Current and Developing Technology 2014

Current and Developing Technology 2014

Telehealth services can be grouped into two different models that are based upon the timing of the information exchange and the interaction between patient and professional or professional and professional.

Real Time (synchronous)

With these services, both users have constant contact. This type of communication will require Internet access for both the provider and the patient.

Current use examples:

  • Videoconferences
    • Requires camera on phone/tablet/computer –not all computers have a camera, nearly all smartphones and tablets do
    • At this time, most setups involve
      • Technician as intermediary between provider and patient
      • Common meeting place where cameras and monitors are set up
  • Secure patient portals through certain Web sites
  • Support groups through Web sites
    • Both traditional Web sites and connected versions
  • Hearing aid programming on smart phones
  • Cochlear implant remote mapping
  • Professional-to-professional communications, typically videoconference
  • Both parties need Internet connection

Cloud Based (asynchronous, self-guided, offline)

With these services, files, data, and information are transmitted and stored for review or discussion at a later time. Results may be conveyed online, via e-mail, text, or by other asynchronous means.

Current use examples:

  • Self-testing, “data-logging” measures, screening, and self-paced rehabilitative tasks that are completed independently, reviewed, or interpreted by a professional.
  • Auditory rehabilitation programs are online/computer-based (e.g., LACE can be used in DVD format or through a cloud version and downloaded onto a computer if the patient has a tablet).

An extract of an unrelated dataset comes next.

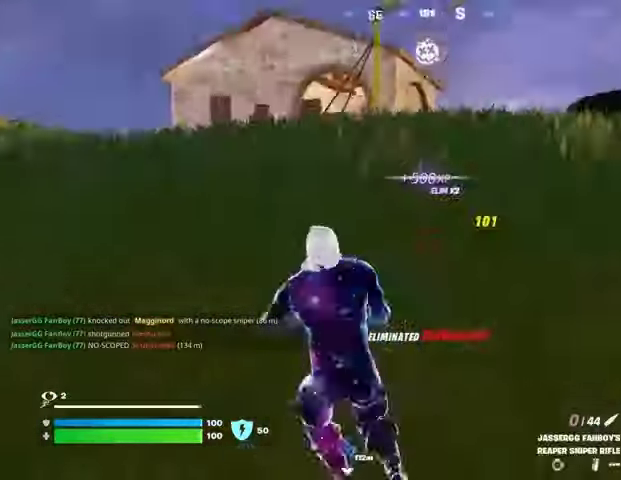
{"buttons": [], "left_stick": "center", "right_stick": "center", "events": [[167, "right_stick", "right"], [233, "R3", "down"], [300, "left_stick", "center"], [367, "R3", "up"], [500, "right_stick", "center"]]}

Many audiology services can be performed either live or cloud based, such as

  • Video otoscopy
  • Immittance
  • Audiometry
  • Case History/Questionnaires

Remote Hearing Test Real World Examples

  • East Carolina University developed a Web-based system to act as a medium between the audiologist and the patient to deliver the hearing test. With this system, the audiologist and the remote site are using videoconferencing to communicate. The patient is set up by the facilitator onsite to a computer that is connected via blue tooth to an OTOPod audiometer. The patient is seated inside a traditional sound booth. The audiologist administers the hearing test remotely. Remote hearing tests were compared to the same hearing test performed face-to-face. The results were within 10 dB and the time per assessment was equal.
  • A tele-audiology clinic in South Africa is using the the KUDUwave audiometer that is software controlled and operated via a computer notebook. The patient is seated in a quiet room and is set up by a facilitator. The audiometer hardware is encased in each circumaural earcup and is powered by a USB cable plugged into the notebook. The transducers include custom insert earphones, which are covered by circumaural cups after insertion, and a bone oscillator placed on the forehead with a headband. The attenuation values achieved through the inserts and circumaural cups exceed those of typical transportable sound treated booths. Furthermore, the use of two microphones on the outside of each circumaural cup monitors the environmental noise across octave bands during testing and is visually represented on the software. The notebook computer uploads all test information to a secure server using a 3G cellular Internet connection for asynchronous interpretation. Remote hearing tests were compared to the same hearing test performed face-to-face and no difference was found.

Current Tele-audiology Technological Limitations

  • Both parties need Internet access
  • Specific phone, tablet, computer and/or software/application will be required for the information to be transferred from provider to patient (some tech-savvy is required).
  • Wireless hearing aids will be required to connect the audiologist to the patient.
  • Calibration issues will arise when performing diagnostics remotely.
  • When a technician is required, several concerns arise: cost effectiveness, privacy issues, HIPPA, and less control by the audiologist.

Future Possibilities

  • When all hearing aids, regardless of technology level, become wireless and connect to a phone application, then all patients will have ability for remote hearing aid programming.
  • When patients become more familiar and comfortable with the telemedicine process, or when only simple counseling is needed, technicians may not need to be present.
  • When technicians are not needed, patients can connect from their homes.

Full diagnostic tests, including bone conduction and speech testing, will be completed reliably and remotely.